Für welchen Namen steht „Fiedte“ im Plattdeutschen laut dem Artikel über Opa und Bille?
━━━━━ Artikel
Beschreibung

Astrologie - Transpersonale Psychologie -Psychosynthese - Ganzheitliche Pädagogik - Lebenssinnfragen - Menschsein im neuen Zeitalter

Freitag, 13. September 2013

Widder-Ideale, die Generationen verbinden: Eine weitere autobiographische Geschichte


OPA und BILLE:

Marine, Morsezeichen, und wahre Kameradschaft 

- und was das alles mit Winnetou zu tun hat



Zum Inhalt

Teil 1

- Stabsfunkmeister Fiedte und sein kleiner Matrose
- "De-daa-de-did", Morsezeichen und Funkerliebe
- Seemannsgarn und Opa, der Held
- Wunden des Krieges: Schreckliche Wahrheiten und erlösendes Lachen
- Marschmusik und "Stillgestanden!": Matrose in spe
- Kameradschaft ist das höchste Gut
- Ein Held ist sich für nichts zu schade: Opa in der Küche- Ein Smutje und seine Kombüse
- Der Tannbaum
- Nachträgliche Ordensverleihung für einen liebevollen Opa

Teil 2

- Widderkind, Indianerherz
- Winnetou und Old Shatterhand, Blutsbruderschaft als Ideal
- "Semper fi": Marineleitspruch und Karl May
- Kameradschaft in heutiger Zeit - Ein Auslaufmodell?
- Eine Widdervision, die Menschen verbindet


Teil 1

Stabsfunkmeister Fiedte und sein kleiner Matrose


"Fiedte" heißt Friedrich auf Plattdeutsch und so wurde er von allen genannt, die ihn nicht Papa oder Opa nannten. Nach und nach wurde er der Opa von 6 Enkelkindern, doch nichts war vergleichbar mit der besonderen Beziehung zwischen Sibylle, Bille genannt, und ihrem Opa. Beide waren glücklich, wenn sie beieinander waren.
━━━━━━━━━━
━━━━━ Bereitgestellte Daten
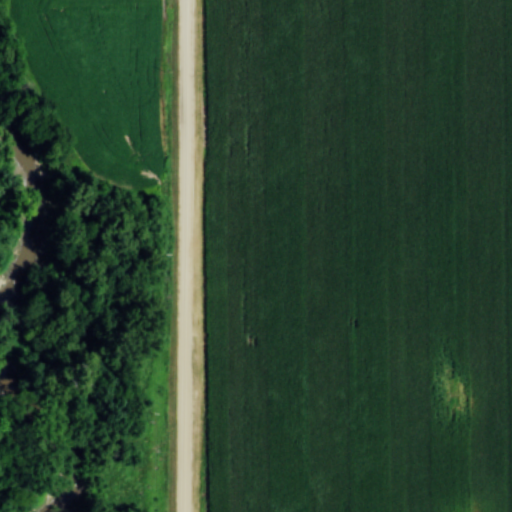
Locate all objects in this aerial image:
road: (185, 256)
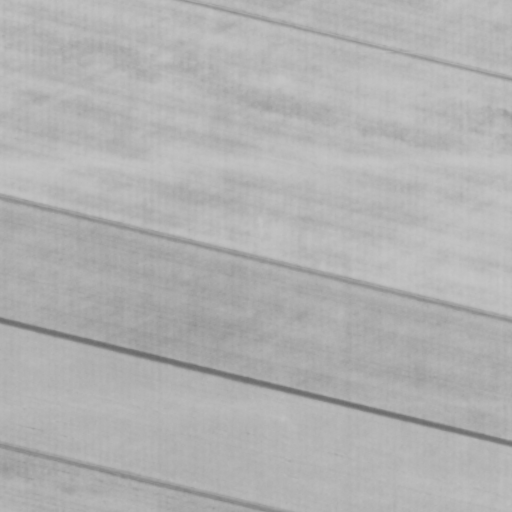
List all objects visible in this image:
━━━━━━━━━━
▸ **Lösung**: „Fiedte“ heißt auf Plattdeutsch Friedrich.